#### [TASK PROMPT]
Rewrite the lines from the start of the material through the line containing "Chantier Maison Savoie_5", replacing "4 jours" with "5 jours" and keeping everything else unchanged. Leave the pictures out of your answer.

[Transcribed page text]
┌────────

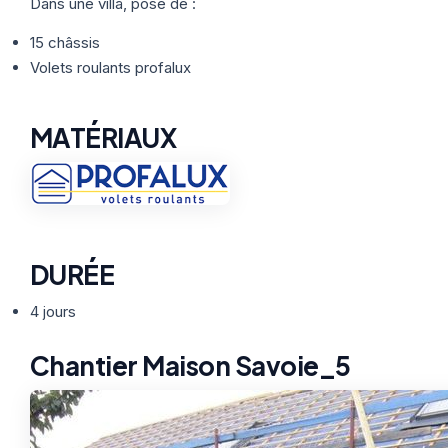
Thermographie
Dans une villa, pose de :
ACTUALITÉS
Nos Formules
15 châssis
Volets roulants profalux
CONTACT
MATÉRIAUX
ETRE RAPPELÉ
DURÉE
4 jours
Chantier Maison Savoie_5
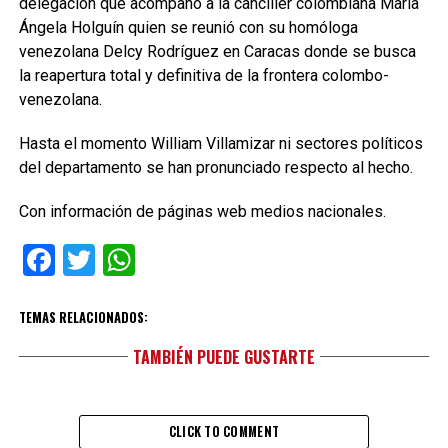
delegación que acompañó a la canciller colombiana María
Ángela Holguín quien se reunió con su homóloga
venezolana Delcy Rodríguez en Caracas donde se busca
la reapertura total y definitiva de la frontera colombo-
venezolana.
Hasta el momento William Villamizar ni sectores políticos
del departamento se han pronunciado respecto al hecho.
Con información de páginas web medios nacionales.
Facebook
Twitter
WhatsApp
TEMAS RELACIONADOS:
TAMBIÉN PUEDE GUSTARTE
CLICK TO COMMENT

└────────

#### [ANSWER SECTION]
Thermographie
Dans une villa, pose de :
ACTUALITÉS
Nos Formules
15 châssis
Volets roulants profalux
CONTACT
MATÉRIAUX
ETRE RAPPELÉ
DURÉE
5 jours
Chantier Maison Savoie_5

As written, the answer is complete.